# Hanseng



## Hein510 (20/2/14)

Has anybody had a good experience with Hanseng juice?

Damn that stuff is vulgar! 

Sitting with a 30ml RY4 and cant vape it! Sommer wanna vommit just thinking of it! 

And I swear their vannilla has more sugar in than 2x 2 liter Cokes!

Sent from my GT-S5300 using Tapatalk 2

Reactions: Funny 1


----------



## Riaz (20/2/14)

i once bought vanilla as well. 

i did not finish it and its been almost 8 months

tasted baaaaad

Reactions: Funny 1


----------



## Derick (20/2/14)

Lot of people don't like it, but they revamped a bit lately - new "high end" range (forget what they call it, Gold or something) and I have read a couple of positive reviews here and there

EDIT: Found it, they call it 'Premium' http://www.hkhangsen.com/products-6.html


----------



## hyphen (20/2/14)

Yeh , sitting with a full bottle of Ry4 and some chocolate thing , that were terrible .
That being said , their Cola is the best one I've tried so far and go thru loads of it .

Reactions: Informative 1


----------



## Rowan Francis (20/2/14)

hyphen said:


> Yeh , sitting with a full bottle of Ry4 and some chocolate thing , that were terrible .
> That being said , their Cola is the best one I've tried so far and go thru loads of it .



would like to try some of that cola .. "hint"


----------



## hyphen (20/2/14)

Rowan Francis said:


> would like to try some of that cola .. "hint"

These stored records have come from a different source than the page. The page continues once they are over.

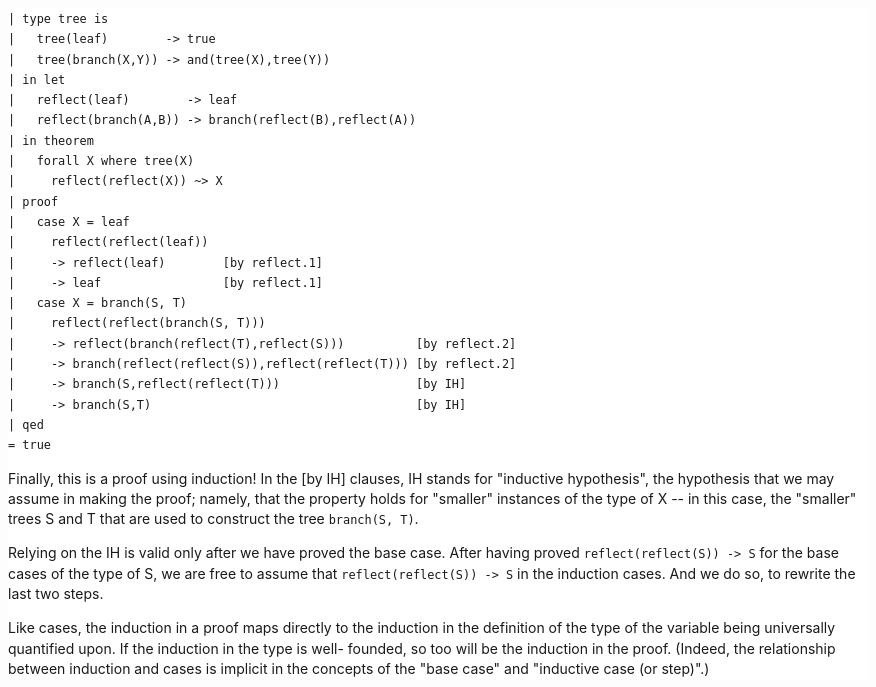     | type tree is
    |   tree(leaf)        -> true
    |   tree(branch(X,Y)) -> and(tree(X),tree(Y))
    | in let
    |   reflect(leaf)        -> leaf
    |   reflect(branch(A,B)) -> branch(reflect(B),reflect(A))
    | in theorem
    |   forall X where tree(X)
    |     reflect(reflect(X)) ~> X
    | proof
    |   case X = leaf
    |     reflect(reflect(leaf))
    |     -> reflect(leaf)        [by reflect.1]
    |     -> leaf                 [by reflect.1]
    |   case X = branch(S, T)
    |     reflect(reflect(branch(S, T)))
    |     -> reflect(branch(reflect(T),reflect(S)))          [by reflect.2]
    |     -> branch(reflect(reflect(S)),reflect(reflect(T))) [by reflect.2]
    |     -> branch(S,reflect(reflect(T)))                   [by IH]
    |     -> branch(S,T)                                     [by IH]
    | qed
    = true

Finally, this is a proof using induction!  In the [by IH] clauses,
IH stands for "inductive hypothesis", the hypothesis that we may
assume in making the proof; namely, that the property holds for
"smaller" instances of the type of X -- in this case, the "smaller"
trees S and T that are used to construct the tree `branch(S, T)`.

Relying on the IH is valid only after we have proved the base case.
After having proved `reflect(reflect(S)) -> S` for the base cases of
the type of S, we are free to assume that `reflect(reflect(S)) -> S`
in the induction cases.  And we do so, to rewrite the last two steps.

Like cases, the induction in a proof maps directly to the
induction in the definition of the type of the variable being
universally quantified upon.  If the induction in the type is well-
founded, so too will be the induction in the proof.  (Indeed, the
relationship between induction and cases is implicit in the
concepts of the "base case" and "inductive case (or step)".)
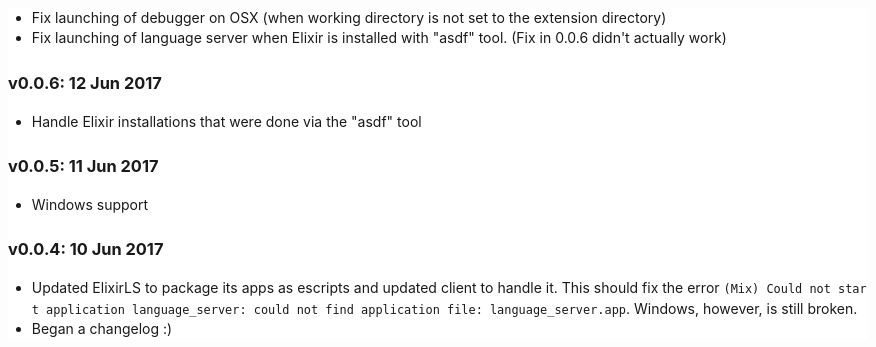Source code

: - Fix launching of debugger on OSX (when working directory is not set to the
  extension directory)
- Fix launching of language server when Elixir is installed with "asdf" tool.
  (Fix in 0.0.6 didn't actually work)

### v0.0.6: 12 Jun 2017

- Handle Elixir installations that were done via the "asdf" tool

### v0.0.5: 11 Jun 2017

- Windows support

### v0.0.4: 10 Jun 2017

- Updated ElixirLS to package its apps as escripts and updated client to handle
  it. This should fix the error `(Mix) Could not start application language_server: could not find application file: language_server.app`.
  Windows, however, is still broken.
- Began a changelog :)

ha ! I actually just ran out , I normally get it from Vapeafrica


----------



## Gazzacpt (20/2/14)

Two of my buddies love the stuff. I just can't deal. It was their RY4 that put me off tobacco's for a long time.


----------



## Gizmo (20/2/14)

I haven't tried there juices at all. Seems like I dodged a bullet

Sent from my SM-N9005 using Tapatalk

Reactions: Funny 1


----------



## CraftyZA (21/2/14)

I quite liked their ry4 and ry1. As a matter of fact... Gonna mix up another 50ml now of ry4.
Their cherry was one of the worst juices I have tried.


----------



## BhavZ (21/2/14)

Gizmo said:


> I haven't tried there juices at all. Seems like I dodged a bullet
> 
> Sent from my SM-N9005 using Tapatalk


My sentiments exactly


----------